* [Page]
◆ ◆ ◆

# Import

In [9]:
import numpy as np
import pandas as pd
import os
import torch
import torch.nn as nn
from collections import Counter
import warnings
import string
import itertools
from copy import deepcopy
import collections
from sklearn.model_selection import train_test_split
import json
import random
import re
import torch.optim as optim
from collections import defaultdict
import io
from torch.utils.data import DataLoader, TensorDataset
from torch.nn.utils.rnn import pad_sequence
import torch.nn.functional as F
import tkinter as tk
from tkinter import filedialog
from Model import CharLSTM

# Parameters

In [10]:
BATCH_SIZE = 4
DEVICE = 'cuda' if torch.cuda.is_available() else 'cpu'
criterion = nn.CrossEntropyLoss()
lr = 0.001
wd = 0.0001
momentum = 0.9

# Import the Dataset

We must import the dataset manually since it is taken by the LEAF project.

So far the project is to go on the data folder of shakespeare and:
1. ./get_data.sh inside the preprocess folder
2. ./data_to_json.sh
3. cd ..

◆ ◆ ◆

* [Data section]
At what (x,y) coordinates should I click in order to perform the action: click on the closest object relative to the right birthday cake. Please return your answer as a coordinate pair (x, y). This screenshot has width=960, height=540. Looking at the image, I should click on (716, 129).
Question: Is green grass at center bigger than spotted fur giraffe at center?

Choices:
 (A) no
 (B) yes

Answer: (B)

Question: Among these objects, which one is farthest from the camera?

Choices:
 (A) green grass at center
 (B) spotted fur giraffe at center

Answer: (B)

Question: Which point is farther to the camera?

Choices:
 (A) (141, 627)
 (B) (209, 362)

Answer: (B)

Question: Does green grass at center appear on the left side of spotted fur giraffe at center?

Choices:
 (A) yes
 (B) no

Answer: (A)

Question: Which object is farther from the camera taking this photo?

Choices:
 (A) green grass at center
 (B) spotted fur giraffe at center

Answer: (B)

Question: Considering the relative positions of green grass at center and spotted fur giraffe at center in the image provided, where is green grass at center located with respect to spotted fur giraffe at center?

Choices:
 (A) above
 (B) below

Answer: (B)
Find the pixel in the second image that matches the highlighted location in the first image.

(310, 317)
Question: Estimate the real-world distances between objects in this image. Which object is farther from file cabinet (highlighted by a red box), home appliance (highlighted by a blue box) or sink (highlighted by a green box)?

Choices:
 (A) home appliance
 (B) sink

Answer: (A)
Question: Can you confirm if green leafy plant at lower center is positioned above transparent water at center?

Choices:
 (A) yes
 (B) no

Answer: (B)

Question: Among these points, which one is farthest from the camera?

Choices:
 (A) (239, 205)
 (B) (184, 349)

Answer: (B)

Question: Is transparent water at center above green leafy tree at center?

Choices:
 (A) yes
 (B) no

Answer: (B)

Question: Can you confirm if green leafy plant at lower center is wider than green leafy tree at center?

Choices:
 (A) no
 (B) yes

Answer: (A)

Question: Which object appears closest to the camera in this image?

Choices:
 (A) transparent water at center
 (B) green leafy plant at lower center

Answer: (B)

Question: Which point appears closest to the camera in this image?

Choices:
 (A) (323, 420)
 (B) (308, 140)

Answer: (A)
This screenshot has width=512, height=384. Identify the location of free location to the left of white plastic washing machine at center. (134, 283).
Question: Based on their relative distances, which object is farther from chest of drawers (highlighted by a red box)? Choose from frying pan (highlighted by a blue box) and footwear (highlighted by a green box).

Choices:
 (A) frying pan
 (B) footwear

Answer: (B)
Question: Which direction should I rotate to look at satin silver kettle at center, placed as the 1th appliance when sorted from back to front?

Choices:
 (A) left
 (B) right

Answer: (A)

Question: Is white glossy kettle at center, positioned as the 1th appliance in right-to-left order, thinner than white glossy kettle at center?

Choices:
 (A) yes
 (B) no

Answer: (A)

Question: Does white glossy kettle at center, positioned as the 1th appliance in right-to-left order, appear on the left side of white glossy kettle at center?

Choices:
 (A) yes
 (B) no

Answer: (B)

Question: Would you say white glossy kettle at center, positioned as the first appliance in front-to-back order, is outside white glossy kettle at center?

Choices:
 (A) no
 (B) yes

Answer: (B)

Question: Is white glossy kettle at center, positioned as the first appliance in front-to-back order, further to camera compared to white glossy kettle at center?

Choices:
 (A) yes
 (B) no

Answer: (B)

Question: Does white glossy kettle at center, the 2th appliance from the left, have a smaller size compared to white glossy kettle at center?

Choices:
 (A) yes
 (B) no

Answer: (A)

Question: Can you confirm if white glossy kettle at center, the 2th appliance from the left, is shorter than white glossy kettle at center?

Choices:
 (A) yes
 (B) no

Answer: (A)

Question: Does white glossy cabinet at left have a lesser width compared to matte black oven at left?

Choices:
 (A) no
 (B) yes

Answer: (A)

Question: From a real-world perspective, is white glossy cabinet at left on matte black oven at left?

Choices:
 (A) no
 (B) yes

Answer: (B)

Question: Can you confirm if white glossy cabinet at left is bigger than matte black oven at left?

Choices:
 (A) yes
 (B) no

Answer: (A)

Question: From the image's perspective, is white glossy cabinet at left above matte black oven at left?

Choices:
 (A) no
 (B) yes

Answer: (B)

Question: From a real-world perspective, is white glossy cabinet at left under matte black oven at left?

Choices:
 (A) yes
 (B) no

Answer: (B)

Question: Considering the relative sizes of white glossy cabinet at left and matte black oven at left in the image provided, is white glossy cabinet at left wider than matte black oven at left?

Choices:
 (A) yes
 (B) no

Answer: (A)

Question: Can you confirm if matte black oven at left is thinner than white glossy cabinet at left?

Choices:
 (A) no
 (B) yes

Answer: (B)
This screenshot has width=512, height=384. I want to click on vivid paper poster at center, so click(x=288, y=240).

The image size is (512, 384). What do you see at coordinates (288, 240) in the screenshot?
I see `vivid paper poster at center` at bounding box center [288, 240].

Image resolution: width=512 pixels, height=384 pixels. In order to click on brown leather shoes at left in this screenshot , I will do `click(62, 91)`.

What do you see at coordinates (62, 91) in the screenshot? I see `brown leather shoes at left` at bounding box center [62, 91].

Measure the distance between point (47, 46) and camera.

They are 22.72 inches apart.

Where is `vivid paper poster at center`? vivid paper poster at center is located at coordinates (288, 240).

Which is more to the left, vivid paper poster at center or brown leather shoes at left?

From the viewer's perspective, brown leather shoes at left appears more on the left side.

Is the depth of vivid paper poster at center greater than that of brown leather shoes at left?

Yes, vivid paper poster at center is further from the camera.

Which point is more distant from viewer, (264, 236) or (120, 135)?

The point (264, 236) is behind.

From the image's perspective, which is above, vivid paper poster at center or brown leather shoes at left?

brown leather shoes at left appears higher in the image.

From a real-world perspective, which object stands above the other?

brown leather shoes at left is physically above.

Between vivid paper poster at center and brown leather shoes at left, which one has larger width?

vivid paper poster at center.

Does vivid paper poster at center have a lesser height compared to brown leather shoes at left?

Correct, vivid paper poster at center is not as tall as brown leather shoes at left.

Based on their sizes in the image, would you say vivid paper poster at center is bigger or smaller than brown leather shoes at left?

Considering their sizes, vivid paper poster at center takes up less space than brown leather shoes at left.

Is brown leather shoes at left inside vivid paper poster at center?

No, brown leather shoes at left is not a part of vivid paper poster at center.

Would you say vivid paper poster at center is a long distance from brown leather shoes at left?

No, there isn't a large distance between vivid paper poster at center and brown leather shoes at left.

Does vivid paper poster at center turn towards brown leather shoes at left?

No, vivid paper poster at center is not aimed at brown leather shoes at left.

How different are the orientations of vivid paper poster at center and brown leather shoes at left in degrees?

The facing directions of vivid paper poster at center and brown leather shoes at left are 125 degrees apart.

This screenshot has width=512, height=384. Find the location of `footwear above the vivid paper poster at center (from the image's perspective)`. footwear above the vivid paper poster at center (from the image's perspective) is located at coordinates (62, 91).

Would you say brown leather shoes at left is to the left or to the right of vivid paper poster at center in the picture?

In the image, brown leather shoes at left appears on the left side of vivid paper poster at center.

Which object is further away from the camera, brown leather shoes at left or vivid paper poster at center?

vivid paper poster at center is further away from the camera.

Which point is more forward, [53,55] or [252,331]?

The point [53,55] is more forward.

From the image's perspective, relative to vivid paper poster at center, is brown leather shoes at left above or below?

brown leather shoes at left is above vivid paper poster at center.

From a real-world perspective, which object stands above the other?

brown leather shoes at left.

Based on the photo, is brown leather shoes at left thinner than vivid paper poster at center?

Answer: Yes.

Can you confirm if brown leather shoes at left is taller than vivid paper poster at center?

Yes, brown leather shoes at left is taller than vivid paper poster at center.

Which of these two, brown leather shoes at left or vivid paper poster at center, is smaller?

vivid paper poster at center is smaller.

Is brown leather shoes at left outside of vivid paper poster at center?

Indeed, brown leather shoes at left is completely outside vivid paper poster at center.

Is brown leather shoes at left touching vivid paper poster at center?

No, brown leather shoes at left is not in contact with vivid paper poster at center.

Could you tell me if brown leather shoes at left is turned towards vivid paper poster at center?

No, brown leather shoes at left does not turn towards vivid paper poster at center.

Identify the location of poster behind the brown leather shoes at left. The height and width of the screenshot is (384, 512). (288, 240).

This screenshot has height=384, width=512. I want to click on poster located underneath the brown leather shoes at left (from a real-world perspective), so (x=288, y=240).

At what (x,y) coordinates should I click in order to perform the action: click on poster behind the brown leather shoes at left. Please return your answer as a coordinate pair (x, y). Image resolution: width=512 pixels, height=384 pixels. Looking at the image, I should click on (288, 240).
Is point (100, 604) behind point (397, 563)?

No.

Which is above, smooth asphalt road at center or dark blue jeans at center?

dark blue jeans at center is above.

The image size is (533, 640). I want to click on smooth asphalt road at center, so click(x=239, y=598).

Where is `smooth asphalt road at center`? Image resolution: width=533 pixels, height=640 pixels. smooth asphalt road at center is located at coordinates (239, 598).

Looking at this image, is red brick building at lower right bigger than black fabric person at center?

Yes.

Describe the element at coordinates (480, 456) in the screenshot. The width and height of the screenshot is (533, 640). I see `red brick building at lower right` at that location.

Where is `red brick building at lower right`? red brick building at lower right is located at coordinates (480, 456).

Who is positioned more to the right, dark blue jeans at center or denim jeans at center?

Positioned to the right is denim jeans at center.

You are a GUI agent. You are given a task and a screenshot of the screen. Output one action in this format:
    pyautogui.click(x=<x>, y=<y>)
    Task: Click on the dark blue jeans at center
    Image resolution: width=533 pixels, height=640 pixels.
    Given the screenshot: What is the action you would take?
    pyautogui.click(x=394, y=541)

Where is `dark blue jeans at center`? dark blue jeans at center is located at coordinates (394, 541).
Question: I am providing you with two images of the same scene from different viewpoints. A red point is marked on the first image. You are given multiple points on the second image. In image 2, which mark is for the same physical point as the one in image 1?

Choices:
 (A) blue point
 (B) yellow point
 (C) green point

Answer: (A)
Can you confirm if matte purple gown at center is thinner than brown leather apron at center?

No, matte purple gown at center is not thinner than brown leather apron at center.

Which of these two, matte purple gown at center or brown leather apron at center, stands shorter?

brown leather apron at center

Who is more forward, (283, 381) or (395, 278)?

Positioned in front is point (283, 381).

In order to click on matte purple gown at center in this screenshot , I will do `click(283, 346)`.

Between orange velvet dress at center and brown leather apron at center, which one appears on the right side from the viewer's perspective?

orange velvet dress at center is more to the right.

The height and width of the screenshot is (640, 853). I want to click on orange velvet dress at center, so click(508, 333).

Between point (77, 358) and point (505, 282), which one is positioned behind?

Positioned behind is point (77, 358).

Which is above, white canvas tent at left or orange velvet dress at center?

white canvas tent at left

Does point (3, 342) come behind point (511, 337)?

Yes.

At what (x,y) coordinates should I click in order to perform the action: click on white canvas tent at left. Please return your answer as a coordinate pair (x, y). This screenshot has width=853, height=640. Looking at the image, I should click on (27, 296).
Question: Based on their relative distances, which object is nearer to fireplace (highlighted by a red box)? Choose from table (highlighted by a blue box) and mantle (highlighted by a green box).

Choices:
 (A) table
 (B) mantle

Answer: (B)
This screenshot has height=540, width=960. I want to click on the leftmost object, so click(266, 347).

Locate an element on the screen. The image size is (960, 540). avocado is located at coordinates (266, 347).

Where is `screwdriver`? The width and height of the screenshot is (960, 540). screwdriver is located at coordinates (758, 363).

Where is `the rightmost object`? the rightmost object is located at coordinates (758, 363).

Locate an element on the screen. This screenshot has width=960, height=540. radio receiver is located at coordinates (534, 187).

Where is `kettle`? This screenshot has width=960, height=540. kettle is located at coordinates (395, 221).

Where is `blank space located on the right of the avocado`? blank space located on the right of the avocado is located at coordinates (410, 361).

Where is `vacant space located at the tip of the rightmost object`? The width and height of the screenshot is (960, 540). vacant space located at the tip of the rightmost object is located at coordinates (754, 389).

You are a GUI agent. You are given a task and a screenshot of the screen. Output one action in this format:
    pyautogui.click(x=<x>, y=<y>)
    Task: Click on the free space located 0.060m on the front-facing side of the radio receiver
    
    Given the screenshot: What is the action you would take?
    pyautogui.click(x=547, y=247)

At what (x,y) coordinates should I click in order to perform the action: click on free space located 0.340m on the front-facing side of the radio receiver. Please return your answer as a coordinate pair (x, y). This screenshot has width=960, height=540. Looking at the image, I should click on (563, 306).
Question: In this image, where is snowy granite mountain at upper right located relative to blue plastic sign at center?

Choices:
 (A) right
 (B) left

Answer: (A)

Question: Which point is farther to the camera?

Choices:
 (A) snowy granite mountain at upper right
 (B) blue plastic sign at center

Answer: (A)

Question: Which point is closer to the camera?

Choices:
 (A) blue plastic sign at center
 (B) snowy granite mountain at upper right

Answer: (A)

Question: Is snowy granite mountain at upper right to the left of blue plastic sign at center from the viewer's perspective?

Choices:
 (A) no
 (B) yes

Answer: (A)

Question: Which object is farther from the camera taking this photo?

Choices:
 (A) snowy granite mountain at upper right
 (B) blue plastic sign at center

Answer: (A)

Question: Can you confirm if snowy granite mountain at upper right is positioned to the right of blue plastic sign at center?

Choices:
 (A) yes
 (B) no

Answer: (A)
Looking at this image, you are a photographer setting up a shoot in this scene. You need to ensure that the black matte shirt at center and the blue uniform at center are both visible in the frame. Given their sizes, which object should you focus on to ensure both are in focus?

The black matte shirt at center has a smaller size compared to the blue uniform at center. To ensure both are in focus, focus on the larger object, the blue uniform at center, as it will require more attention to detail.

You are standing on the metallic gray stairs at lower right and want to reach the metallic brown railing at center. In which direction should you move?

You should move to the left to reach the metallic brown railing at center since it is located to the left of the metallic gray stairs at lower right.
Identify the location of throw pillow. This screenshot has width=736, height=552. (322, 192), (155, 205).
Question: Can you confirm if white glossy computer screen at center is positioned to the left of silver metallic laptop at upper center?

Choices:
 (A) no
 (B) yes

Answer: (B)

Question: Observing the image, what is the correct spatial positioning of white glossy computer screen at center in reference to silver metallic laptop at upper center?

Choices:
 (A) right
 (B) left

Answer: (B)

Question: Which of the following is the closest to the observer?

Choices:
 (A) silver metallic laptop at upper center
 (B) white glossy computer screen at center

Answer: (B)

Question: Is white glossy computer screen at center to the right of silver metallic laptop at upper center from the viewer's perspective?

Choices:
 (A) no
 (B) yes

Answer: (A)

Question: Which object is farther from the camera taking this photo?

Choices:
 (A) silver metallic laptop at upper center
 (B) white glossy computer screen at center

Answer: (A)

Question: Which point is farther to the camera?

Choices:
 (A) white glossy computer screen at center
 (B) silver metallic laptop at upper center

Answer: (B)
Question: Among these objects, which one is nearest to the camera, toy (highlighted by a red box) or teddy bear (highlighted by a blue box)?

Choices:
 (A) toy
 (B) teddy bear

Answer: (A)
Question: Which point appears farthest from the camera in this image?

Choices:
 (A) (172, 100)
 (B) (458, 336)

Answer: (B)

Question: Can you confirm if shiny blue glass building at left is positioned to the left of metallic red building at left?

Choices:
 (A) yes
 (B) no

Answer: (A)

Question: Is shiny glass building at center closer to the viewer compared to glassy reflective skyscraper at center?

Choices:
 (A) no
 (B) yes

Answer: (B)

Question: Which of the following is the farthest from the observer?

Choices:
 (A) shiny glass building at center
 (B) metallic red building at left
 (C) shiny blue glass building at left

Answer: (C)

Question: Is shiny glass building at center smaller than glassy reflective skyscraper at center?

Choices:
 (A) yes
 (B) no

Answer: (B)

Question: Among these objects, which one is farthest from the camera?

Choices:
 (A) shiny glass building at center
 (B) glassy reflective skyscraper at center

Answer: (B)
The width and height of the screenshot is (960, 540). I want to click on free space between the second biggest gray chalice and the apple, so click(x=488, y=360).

◆ ◆ ◆

* [Written problem] Under the "Parameters" heading in the notebook text above the listing, which names are assigned values? List each one.

* [Response] BATCH_SIZE, DEVICE, criterion, lr, wd, momentum